Oh but it’s always with us, isn’t it? Here’s my example of implicit bias. Briggs had his first soccer games this week. On Tuesday, his team Orange Crush played the kids in the maroon jerseys, which included our church friends Fox & Tayson. I’m on the sidelines cheering my heart out, because that’s what I do, and I felt this tension inside. I REALLY wanted Briggs’ team to win. I also REALLY wanted to root for Tayson & Fox. Competitive sports is a great example of us vs. them thinking because so often, that’s exactly what happens. If I root for my team, I am obligated to NOT LIKE the other team, right? I’m sure you have your own examples of this competitive nature. But what if it doesn’t have to be like that? What if there’s another way to be truly competitive AND honor the intrinsic value of your opponent?

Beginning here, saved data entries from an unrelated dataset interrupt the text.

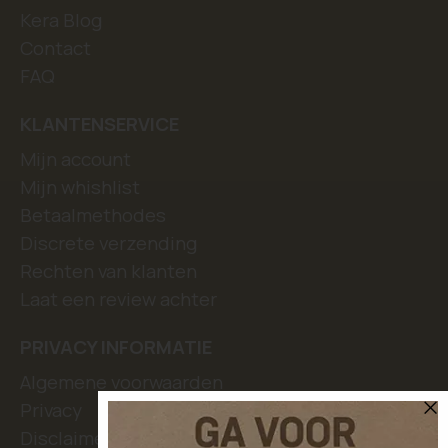
Kera Blog
Contact
FAQ
KLANTENSERVICE
Mijn account
Mijn whishlist
Betaalmethodes
Discrete verzending
Rechten van klanten
Laat een review achter
PRIVACY INFORMATIE
Algemene voorwaarden
Privacy
Disclaimer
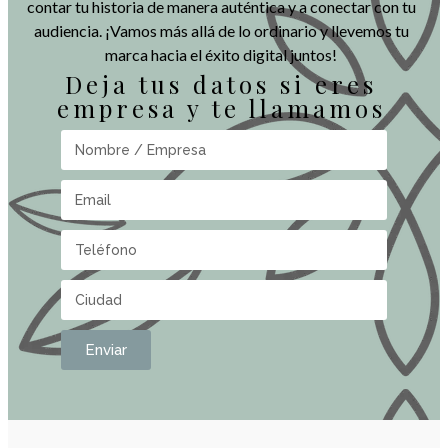
contar tu historia de manera auténtica y a conectar con tu
audiencia. ¡Vamos más allá de lo ordinario y llevemos tu
marca hacia el éxito digital juntos!
Deja tus datos si eres
empresa y te llamamos
Enviar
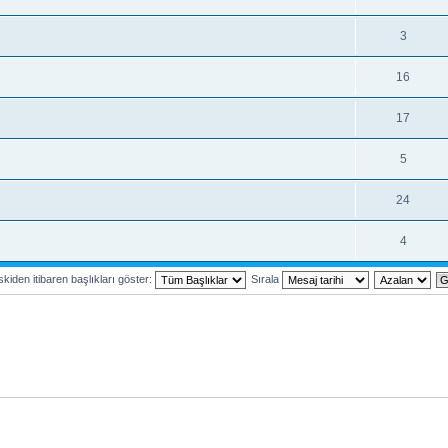
3
16
17
5
24
4
kiden itibaren başlıkları göster:
Sırala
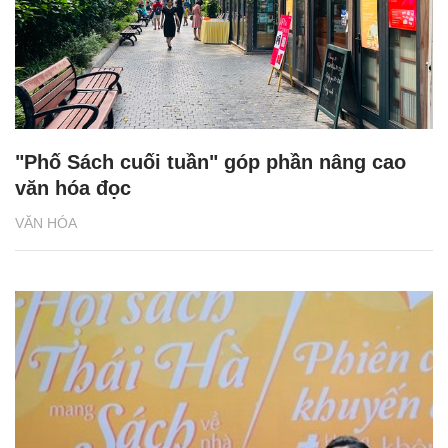
"Phố Sách cuối tuần" góp phần nâng cao
văn hóa đọc
VĂN HÓA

I was thrilled when orange crush won the game. I was also really proud of Tayson (who took a ball to the face and got back in there) and Fox (who laid it all out on the field, literally), because real community (centered in Christ’s redemptive promise) will always be stronger than competition. I can root for my team without hating the opponents. It’s possible, and we know because Jesus was really human, he said no to his religious and ethnic opponent AND THEN he said yes. And that yes makes all the difference.
The author of Galatians reminds us, “So in Christ Jesus you are all children of God through faith [...]There is neither Jew nor Gentile, neither slave nor free, nor is there male and female, for you are all one in Christ Jesus.”
If you choose to believe this, then Christ has the power to set you free from implicit bias and unhealthy competition.
This week, let’s consider what forces are holding us back from full communion with others (what us vs. them thinking still has power over us)- and be brave to let Christ transform our thinking into us….and them too.
Prayer: Christ came to set us free and we become free when we let go of hatred, fear, and resentment, praise be to God!
Rev. Emily Munger
delights in connecting sacred texts with everyday life.